### EXERCISE GOAL
Filter these entries down to the lines that hold the word "knee", and show each of them.

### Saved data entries
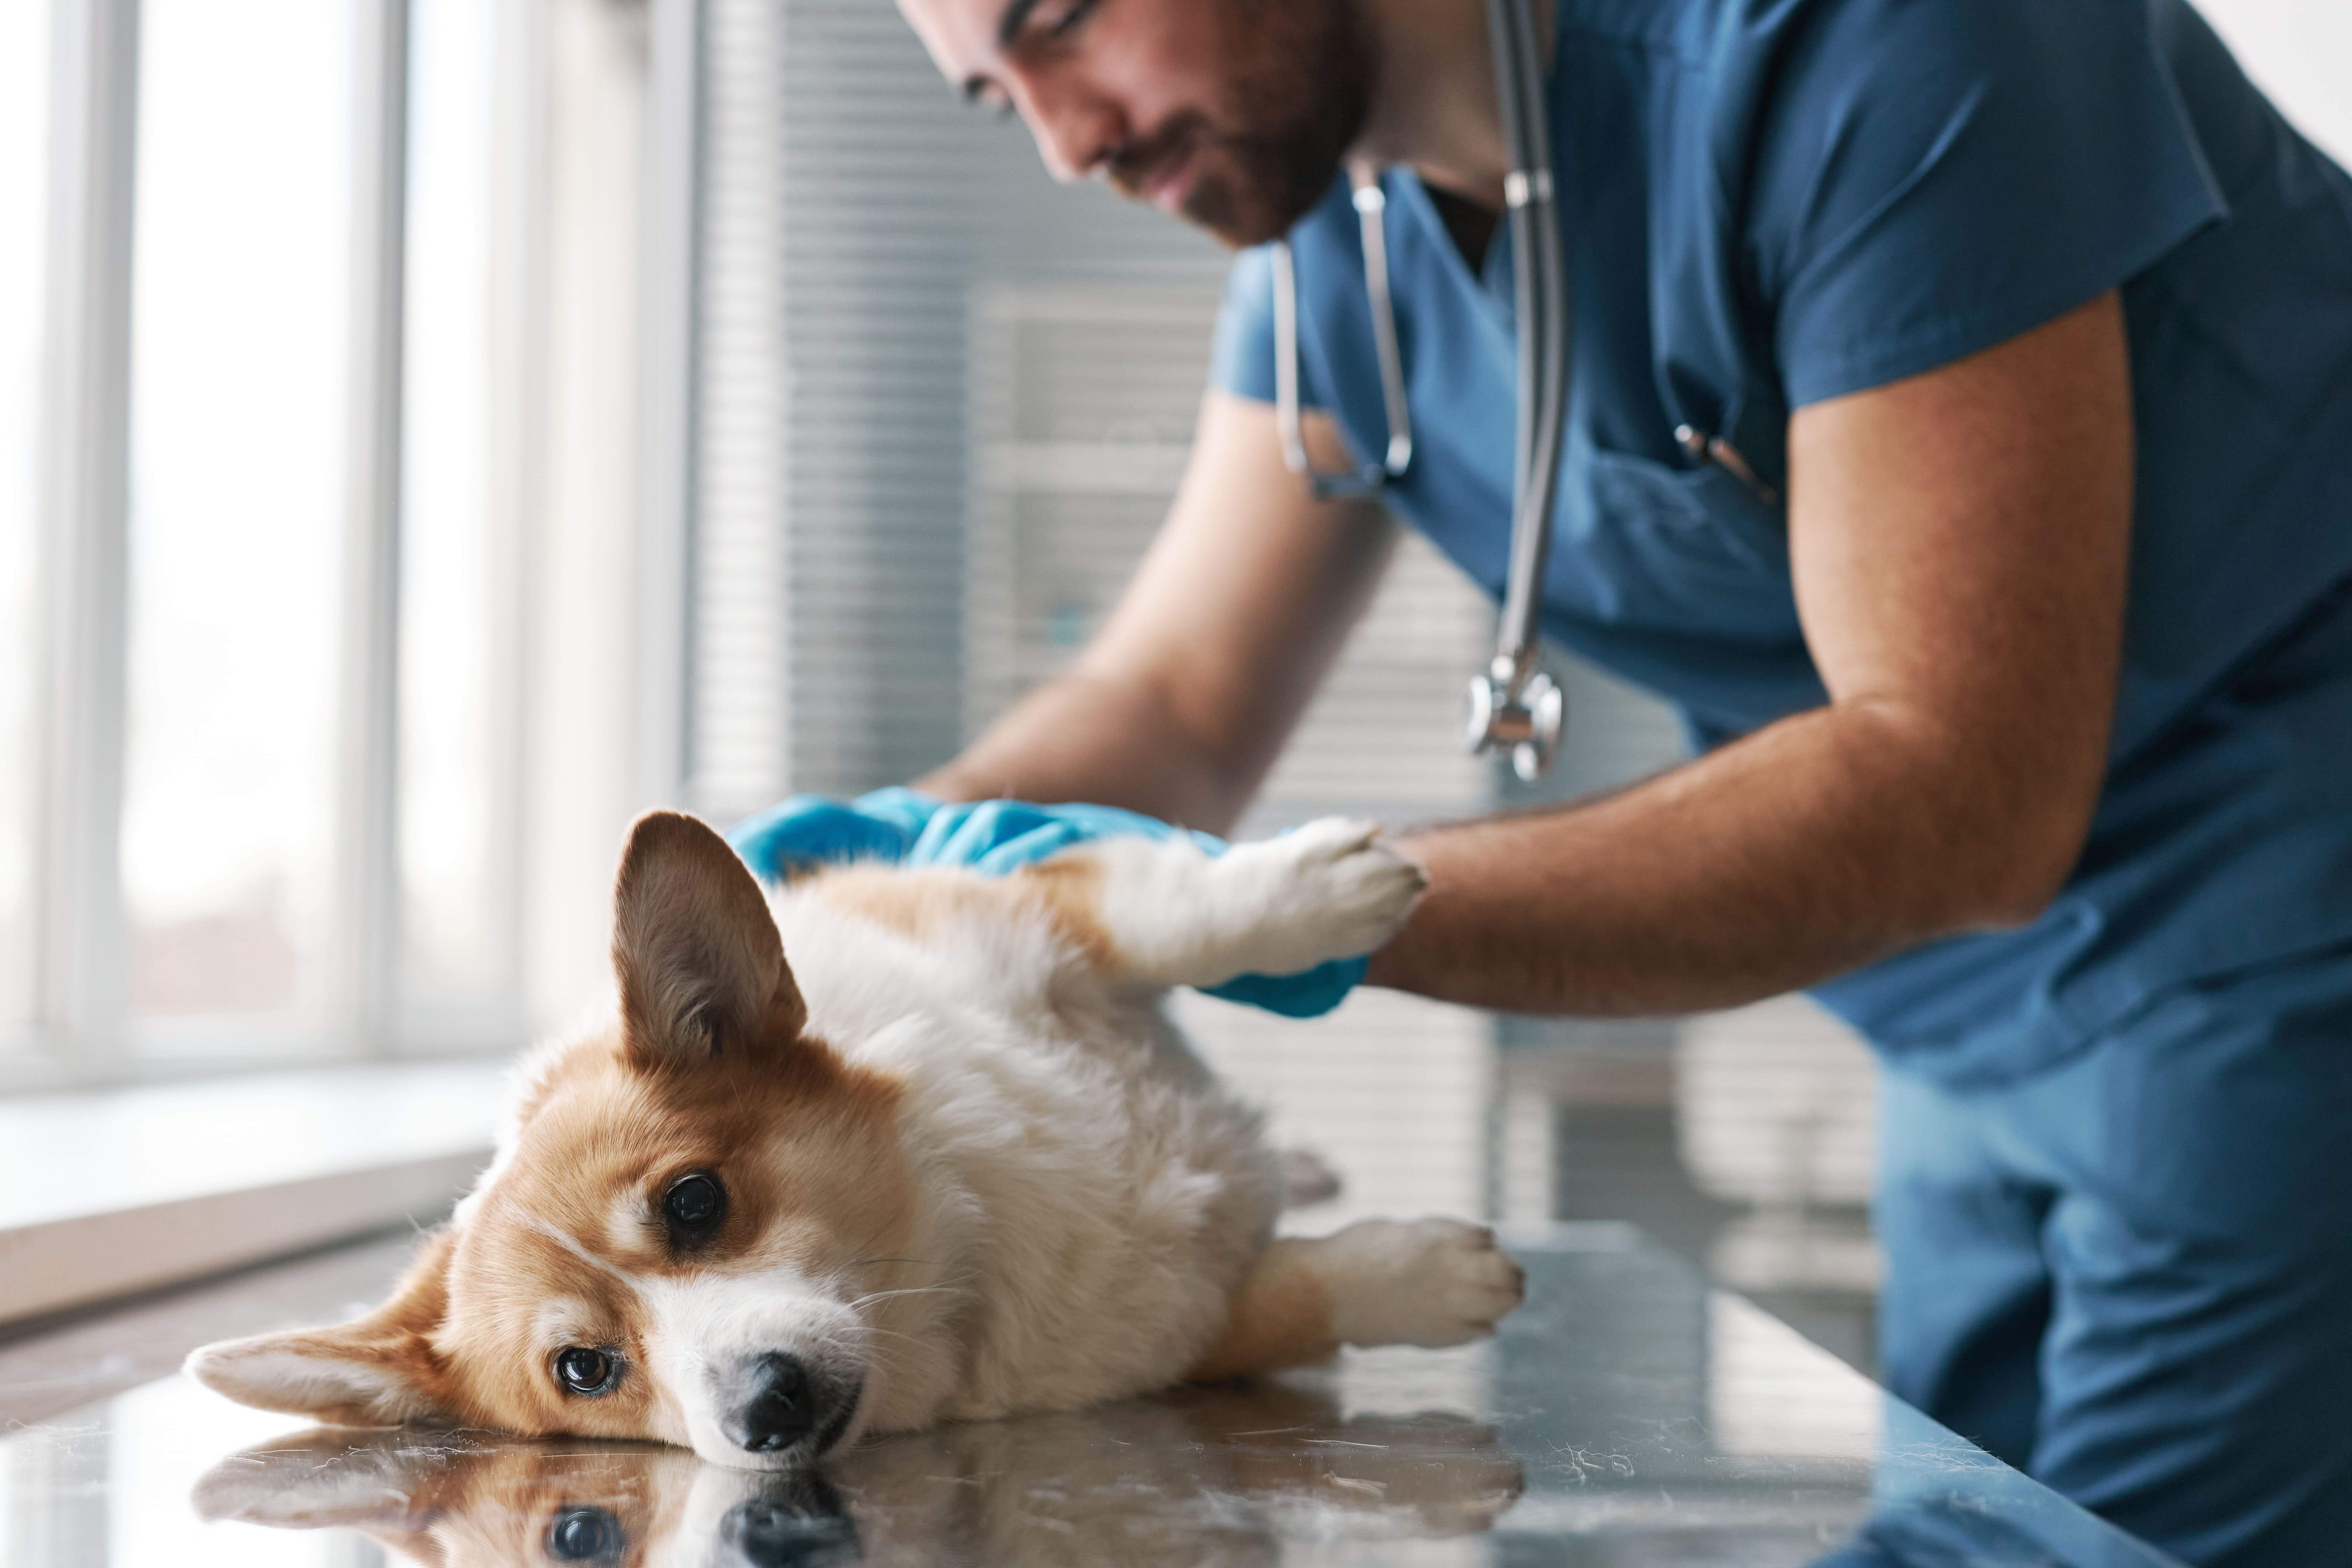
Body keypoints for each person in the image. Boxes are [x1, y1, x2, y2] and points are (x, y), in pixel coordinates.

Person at [732, 0, 2352, 1560]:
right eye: (991, 94)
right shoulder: (1333, 227)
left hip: (2282, 913)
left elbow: (1963, 787)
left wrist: (1284, 916)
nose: (1065, 144)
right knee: (1974, 1529)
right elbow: (1171, 695)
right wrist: (860, 891)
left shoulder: (1883, 40)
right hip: (1951, 1006)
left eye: (1064, 19)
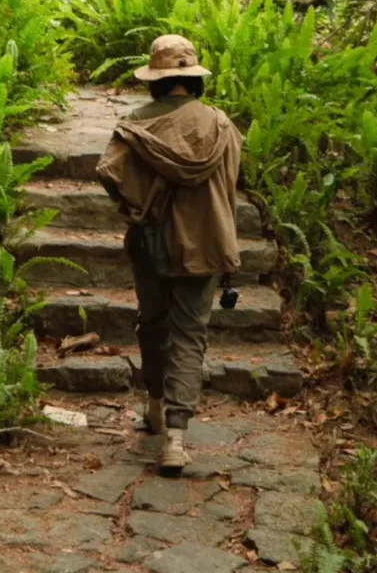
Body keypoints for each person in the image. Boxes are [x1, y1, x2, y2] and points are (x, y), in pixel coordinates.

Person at [96, 34, 242, 475]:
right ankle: (176, 439)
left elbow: (109, 174)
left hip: (153, 243)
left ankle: (156, 406)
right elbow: (230, 183)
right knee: (189, 334)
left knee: (154, 323)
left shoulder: (134, 126)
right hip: (206, 242)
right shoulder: (221, 126)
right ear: (194, 80)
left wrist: (138, 207)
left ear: (154, 81)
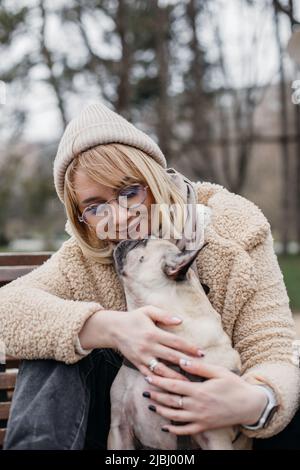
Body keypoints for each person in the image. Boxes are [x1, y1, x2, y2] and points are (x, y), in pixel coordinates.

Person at [0, 102, 299, 450]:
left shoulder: (232, 230)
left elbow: (271, 347)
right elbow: (8, 308)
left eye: (130, 192)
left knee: (285, 396)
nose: (121, 216)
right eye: (95, 207)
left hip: (224, 422)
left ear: (154, 180)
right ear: (80, 215)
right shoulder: (83, 259)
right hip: (120, 432)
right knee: (54, 343)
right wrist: (109, 328)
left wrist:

### TASK ANSWER
right knee: (1974, 1529)
right knee: (189, 334)
left knee: (154, 323)
left knee: (285, 396)
right knee: (54, 343)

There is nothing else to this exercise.